It is often seen as a sign of narcissism, of being full of self-importance. For instance, Agatha Christie’s Belgian Detective, Hercule Poirot, is always making comments like “Hercule Poirot, he is always right!” This is used for comic effect a little by the author, a joke at his puffed-up ego.
Bob Dole is the most well-known person who spoke this way, as in “You can trust Bob Dole”. Ironically, this probably made people trust him less.
Another reason people can speak of themselves in the third person is exactly the opposite, to show their humble status. For instance, “Your slave awaits your orders, O Master”. It’s as if the person does not exist as an individual in their own right, but only as the property of this other person. In this case, the person doesn’t use their own name, but rather the role they play for the other person.
A third, and similar, instance of referring to oneself in the third person is displayed when a robot or computer speaks of itself. “This unit is malfunctioning” for instance. This is to show the robot does not have a sense of self that would enable it to use the world “I”. If a human being does this, they usually need some psychological help. However, sometimes people will do it ironically, to reflect what other people might say about them. “This old lady is a darned nuisance, huh?”

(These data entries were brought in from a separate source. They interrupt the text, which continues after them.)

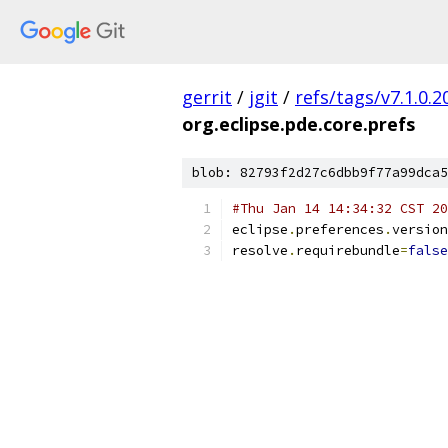
gerrit
/
jgit
/
refs/tags/v7.1.0
org.eclipse.pde.core.prefs
blob: 82793f2d27c6dbb9f77a99dca5
#Thu Jan 14 14:34:32 CST 20
eclipse
.
preferences
.
version
resolve
.
requirebundle
=
false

A fourth, and somewhat disingenuous motive, is to make something appear to be an objective account when it is actually your own opinion. Referring to yourself as if the person speaking or writing is someone else makes it sound less biased.
A fifth, and sometimes tragic, reason may be a psychological need to separate oneself from one’s own experience, because it is so painful. Alternatively, someone is speaking of actions they have carried out that clash with their own self-image so badly that it is too painful to say “I did that”.